Whether it was a section of the school gutted to the studs, demolished or a brand new addition, the project is essentially complete.

Cave Spring board member Mike Wray led a tour Friday and said it was a race to the finish.

“I was here last week and I saw cabinets in the hallway and I said “Uh,” and Troy Smith, president of Avis, said, ’They’ll be done today, they’ll be done today,’” Wray said.

The school was 50 years old and plagued with a number of problems. Getting this project done was no easy task; there were hiccups from planning to budgeting, even COVID-19 positive test results among workers, delaying construction.

But school superintendent Ken Nicely said he’s proud of the team effort, which Wray said was on time and on budget.

“Everybody working together to get the project back on track and get everything set up to take care of the students, and 19 months later, in essence, a beautiful new school,” Nicely said.

The project cost $43 million and included new classrooms, 50,000 square feet of additional space, a new administration wing, a rehabed auditorium and digital clocks everywhere so students have no reason to be late.

Most of the final touches are minor, but there is still one major problem: The gym is still under construction because the floor and bleachers got messed up.

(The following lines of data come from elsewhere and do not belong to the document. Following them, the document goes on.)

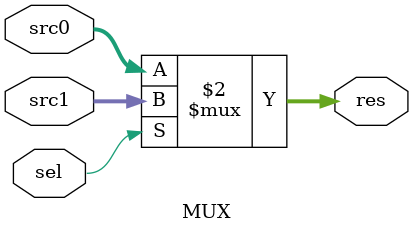
<source format=v>
module MUX(
    input sel,
    input [31:0] src0, src1,
    output [31:0] res
);

assign res = (sel == 1'b0)? src0: src1;
endmodule
</source>
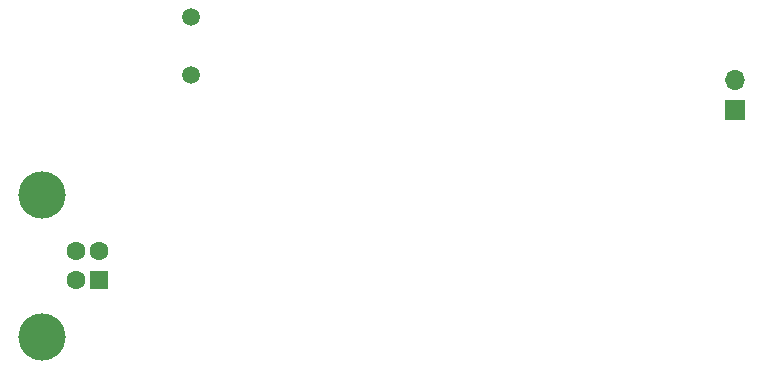
<source format=gbs>
G04 #@! TF.GenerationSoftware,KiCad,Pcbnew,8.0.6*
G04 #@! TF.CreationDate,2025-01-13T18:54:35-05:00*
G04 #@! TF.ProjectId,usb2J1708_rev4,75736232-4a31-4373-9038-5f726576342e,rev?*
G04 #@! TF.SameCoordinates,Original*
G04 #@! TF.FileFunction,Soldermask,Bot*
G04 #@! TF.FilePolarity,Negative*
%FSLAX46Y46*%
G04 Gerber Fmt 4.6, Leading zero omitted, Abs format (unit mm)*
G04 Created by KiCad (PCBNEW 8.0.6) date 2025-01-13 18:54:35*
%MOMM*%
%LPD*%
G01*
G04 APERTURE LIST*
%ADD10C,1.500000*%
%ADD11R,1.700000X1.700000*%
%ADD12O,1.700000X1.700000*%
%ADD13R,1.600000X1.600000*%
%ADD14C,1.600000*%
%ADD15C,4.000000*%
G04 APERTURE END LIST*
D10*
X140690000Y-109010000D03*
X140690000Y-104130000D03*
D11*
X186753000Y-111989000D03*
D12*
X186753000Y-109449000D03*
D13*
X132900000Y-126400000D03*
D14*
X132900000Y-123900000D03*
X130900000Y-123900000D03*
X130900000Y-126400000D03*
D15*
X128040000Y-131150000D03*
X128040000Y-119150000D03*
M02*

</source>
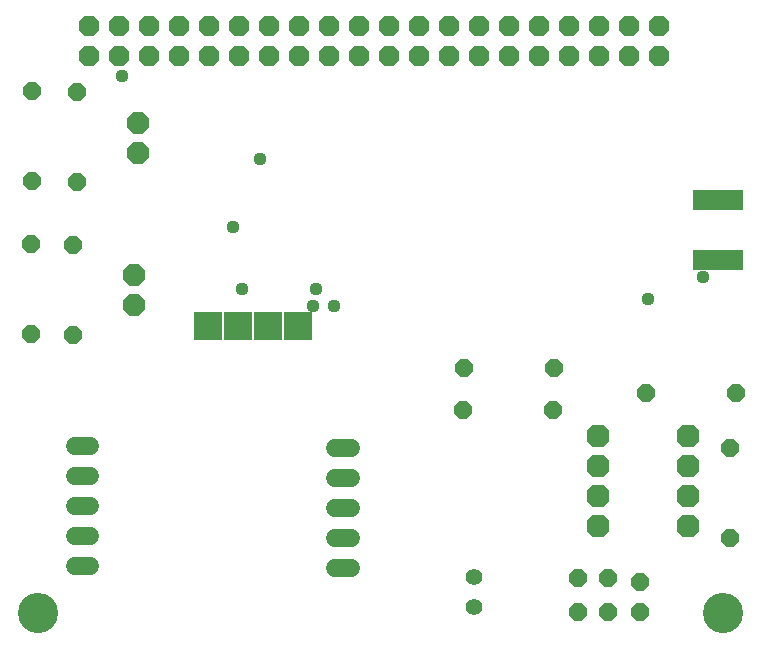
<source format=gbs>
G75*
%MOIN*%
%OFA0B0*%
%FSLAX25Y25*%
%IPPOS*%
%LPD*%
%AMOC8*
5,1,8,0,0,1.08239X$1,22.5*
%
%ADD10C,0.13398*%
%ADD11R,0.16800X0.06800*%
%ADD12OC8,0.06800*%
%ADD13OC8,0.07400*%
%ADD14OC8,0.06000*%
%ADD15R,0.09400X0.09400*%
%ADD16OC8,0.07600*%
%ADD17C,0.05556*%
%ADD18C,0.06000*%
%ADD19C,0.04400*%
D10*
X0017548Y0017548D03*
X0245894Y0017548D03*
D11*
X0244280Y0135383D03*
X0244280Y0155383D03*
D12*
X0224556Y0203375D03*
X0214556Y0203375D03*
X0204556Y0203375D03*
X0194556Y0203375D03*
X0184556Y0203375D03*
X0174556Y0203375D03*
X0164556Y0203375D03*
X0154556Y0203375D03*
X0144556Y0203375D03*
X0134556Y0203375D03*
X0124556Y0203375D03*
X0114556Y0203375D03*
X0104556Y0203375D03*
X0094556Y0203375D03*
X0084556Y0203375D03*
X0074556Y0203375D03*
X0064556Y0203375D03*
X0054556Y0203375D03*
X0044556Y0203375D03*
X0034556Y0203375D03*
X0034556Y0213375D03*
X0044556Y0213375D03*
X0054556Y0213375D03*
X0064556Y0213375D03*
X0074556Y0213375D03*
X0084556Y0213375D03*
X0094556Y0213375D03*
X0104556Y0213375D03*
X0114556Y0213375D03*
X0124556Y0213375D03*
X0134556Y0213375D03*
X0144556Y0213375D03*
X0154556Y0213375D03*
X0164556Y0213375D03*
X0174556Y0213375D03*
X0184556Y0213375D03*
X0194556Y0213375D03*
X0204556Y0213375D03*
X0214556Y0213375D03*
X0224556Y0213375D03*
D13*
X0050776Y0181013D03*
X0050776Y0171013D03*
X0049359Y0130422D03*
X0049359Y0120422D03*
D14*
X0028965Y0110225D03*
X0015107Y0110698D03*
X0015107Y0140698D03*
X0028965Y0140225D03*
X0030304Y0161249D03*
X0015343Y0161839D03*
X0015343Y0191839D03*
X0030304Y0191249D03*
X0159398Y0099202D03*
X0159202Y0085461D03*
X0189202Y0085461D03*
X0189398Y0099202D03*
X0220107Y0091052D03*
X0248217Y0072627D03*
X0250107Y0091052D03*
X0248217Y0042627D03*
X0218099Y0028178D03*
X0218099Y0018178D03*
X0207548Y0018020D03*
X0197548Y0018020D03*
X0197548Y0029202D03*
X0207548Y0029202D03*
D15*
X0104241Y0113236D03*
X0094241Y0113236D03*
X0084241Y0113236D03*
X0074241Y0113236D03*
D16*
X0204202Y0076721D03*
X0204202Y0066721D03*
X0204202Y0056721D03*
X0204202Y0046721D03*
X0234202Y0046721D03*
X0234202Y0056721D03*
X0234202Y0066721D03*
X0234202Y0076721D03*
D17*
X0162666Y0029556D03*
X0162666Y0019556D03*
D18*
X0121723Y0032587D02*
X0116523Y0032587D01*
X0116523Y0042587D02*
X0121723Y0042587D01*
X0121723Y0052587D02*
X0116523Y0052587D01*
X0116523Y0062587D02*
X0121723Y0062587D01*
X0121723Y0072587D02*
X0116523Y0072587D01*
X0034912Y0073375D02*
X0029712Y0073375D01*
X0029712Y0063375D02*
X0034912Y0063375D01*
X0034912Y0053375D02*
X0029712Y0053375D01*
X0029712Y0043375D02*
X0034912Y0043375D01*
X0034912Y0033375D02*
X0029712Y0033375D01*
D19*
X0109083Y0119910D03*
X0115973Y0119910D03*
X0110068Y0125816D03*
X0085461Y0125816D03*
X0082509Y0146485D03*
X0091367Y0169123D03*
X0045600Y0196800D03*
X0220800Y0122400D03*
X0239005Y0129753D03*
M02*

</source>
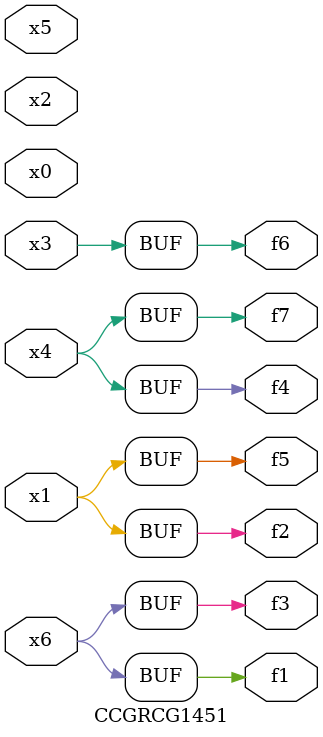
<source format=v>
module CCGRCG1451(
	input x0, x1, x2, x3, x4, x5, x6,
	output f1, f2, f3, f4, f5, f6, f7
);
	assign f1 = x6;
	assign f2 = x1;
	assign f3 = x6;
	assign f4 = x4;
	assign f5 = x1;
	assign f6 = x3;
	assign f7 = x4;
endmodule

</source>
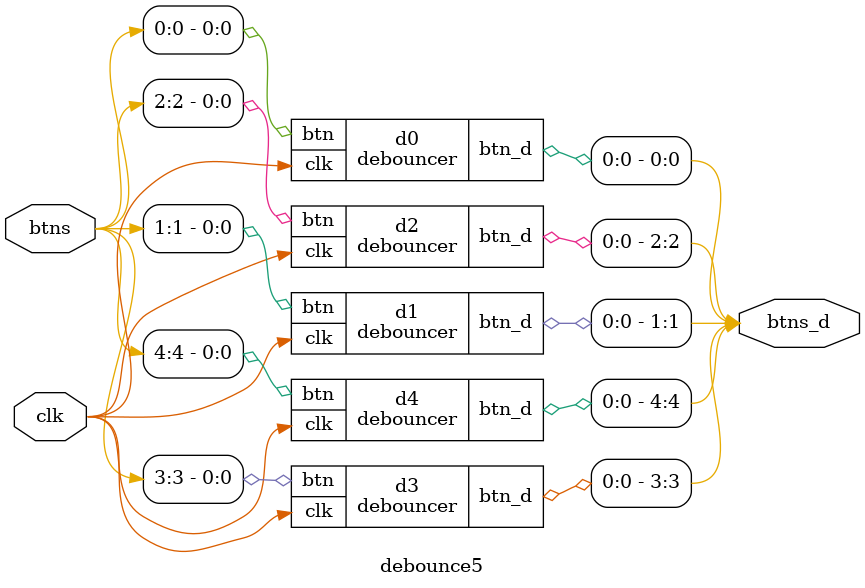
<source format=v>
`timescale 1ns / 1ps

module debouncer(
    input btn,
    input clk,
    output btn_d
    );

wire slow_clk;
wire q1, q2;	

clock_divider clk_div(
	.clk(clk),
	.freq(125000),
	.reset(0),
	.clk_out(slow_clk) 
	);
	


dff d1(slow_clk, btn, q1);
dff d2(slow_clk, q1, q2);
assign btn_d = q1 & ~q2;

endmodule

module dff (input dff_clk, d, output reg q);
	always @(posedge dff_clk) begin
		q <= d;
	end
endmodule

module debounce5 (
	input [4:0] btns,
	input clk,
	output [4:0] btns_d
	);
	
debouncer d0(
    .btn(btns[0]),
    .clk(clk),
    .btn_d(btns_d[0])
    );	
debouncer d1(
    .btn(btns[1]),
    .clk(clk),
    .btn_d(btns_d[1])
    );	
debouncer d2(
    .btn(btns[2]),
    .clk(clk),
    .btn_d(btns_d[2])
    );	
debouncer d3(
    .btn(btns[3]),
    .clk(clk),
    .btn_d(btns_d[3])
    );	
debouncer d4(
    .btn(btns[4]),
    .clk(clk),
    .btn_d(btns_d[4])
    );	

	
endmodule

</source>
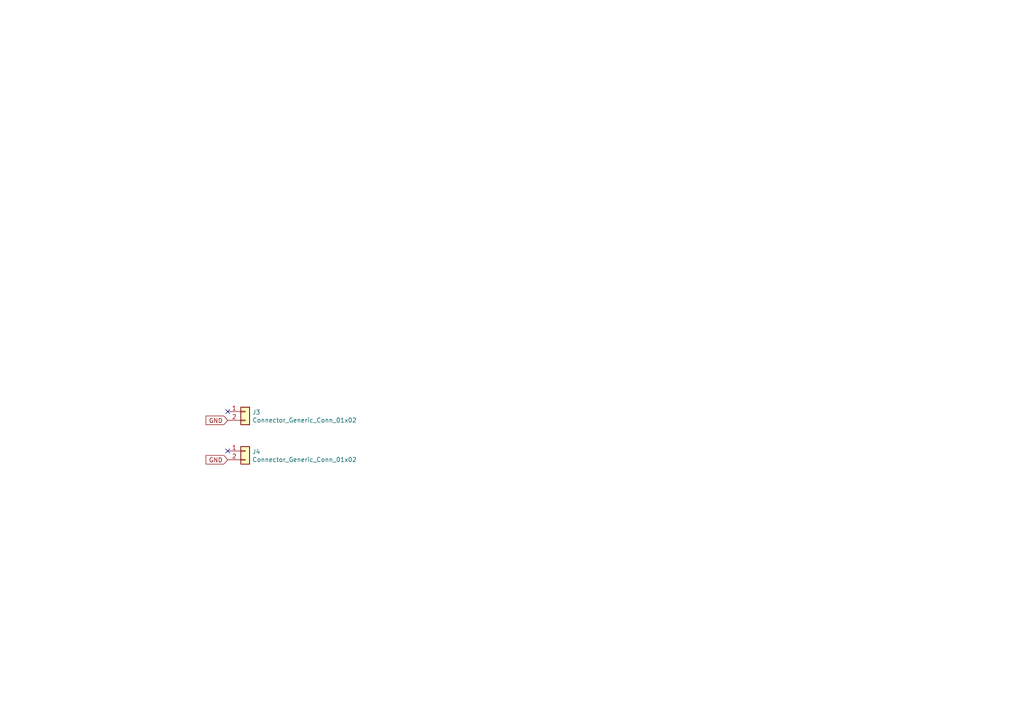
<source format=kicad_sch>
(kicad_sch (version 20211123) (generator eeschema)

  (uuid a0128fc7-26fe-448e-bce5-41ef47257b4a)

  (paper "A4")

  



  (no_connect (at 66.04 130.81) (uuid e39d6616-5658-4a68-ae91-86c2d249a36c))
  (no_connect (at 66.04 119.38) (uuid e39d6616-5658-4a68-ae91-86c2d249a36d))

  (global_label "GND" (shape input) (at 66.04 121.92 180) (fields_autoplaced)
    (effects (font (size 1.27 1.27)) (justify right))
    (uuid 1b8bf01d-61da-4e46-8295-9aa3e7ad9bf5)
    (property "Intersheet References" "${INTERSHEET_REFS}" (id 0) (at -64.77 63.5 0)
      (effects (font (size 1.27 1.27)) hide)
    )
  )
  (global_label "GND" (shape input) (at 66.04 133.35 180) (fields_autoplaced)
    (effects (font (size 1.27 1.27)) (justify right))
    (uuid 1dbcbf8d-9447-480a-a89a-7d1154f3b67e)
    (property "Intersheet References" "${INTERSHEET_REFS}" (id 0) (at -64.77 74.93 0)
      (effects (font (size 1.27 1.27)) hide)
    )
  )

  (symbol (lib_id "bgt:Connector_Generic_Conn_01x02") (at 71.12 130.81 0) (unit 1)
    (in_bom yes) (on_board yes)
    (uuid 56d04605-2fa1-4d44-9094-3c3cfb8f8e2c)
    (property "Reference" "J4" (id 0) (at 73.152 131.0132 0)
      (effects (font (size 1.27 1.27)) (justify left))
    )
    (property "Value" "Connector_Generic_Conn_01x02" (id 1) (at 73.152 133.3246 0)
      (effects (font (size 1.27 1.27)) (justify left))
    )
    (property "Footprint" "Connector_PinHeader_2.54mm:PinHeader_1x02_P2.54mm_Vertical" (id 2) (at 71.12 130.81 0)
      (effects (font (size 1.27 1.27)) hide)
    )
    (property "Datasheet" "" (id 3) (at 71.12 130.81 0)
      (effects (font (size 1.27 1.27)) hide)
    )
    (pin "1" (uuid 91bf9dcc-75ba-43bc-84d5-ebd751dc5b63))
    (pin "2" (uuid 8e9472f8-d9e5-4621-8de8-1dd51a66e9e5))
  )

  (symbol (lib_id "bgt:Connector_Generic_Conn_01x02") (at 71.12 119.38 0) (unit 1)
    (in_bom yes) (on_board yes)
    (uuid 670d398b-a026-4319-88ef-354daf94f43b)
    (property "Reference" "J3" (id 0) (at 73.152 119.5832 0)
      (effects (font (size 1.27 1.27)) (justify left))
    )
    (property "Value" "Connector_Generic_Conn_01x02" (id 1) (at 73.152 121.8946 0)
      (effects (font (size 1.27 1.27)) (justify left))
    )
    (property "Footprint" "Connector_PinHeader_2.54mm:PinHeader_1x02_P2.54mm_Vertical" (id 2) (at 71.12 119.38 0)
      (effects (font (size 1.27 1.27)) hide)
    )
    (property "Datasheet" "" (id 3) (at 71.12 119.38 0)
      (effects (font (size 1.27 1.27)) hide)
    )
    (pin "1" (uuid 0be30609-7c69-4d44-a1a4-effd617a05bb))
    (pin "2" (uuid 42583c59-fe73-481c-9f6f-9bbd361f45af))
  )
)

</source>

“We continue to work with the contractor to make sure all those things get done, and not leave anything undone for the students so we’ll get that list together and make sure everything is done properly,” Nicely said.

The pandemic helped the process along, eliminating students from the mix in the spring, but it also delayed shipment of some construction materials. Due to the pandemic, they can’t have an open house to show it off, but Wray said the feedback he’s gotten has been good.

“Many parents came to pick up laptops and had the opportunity to go through and I’ve had numerous emails praising what it really looks like now,” Wray said.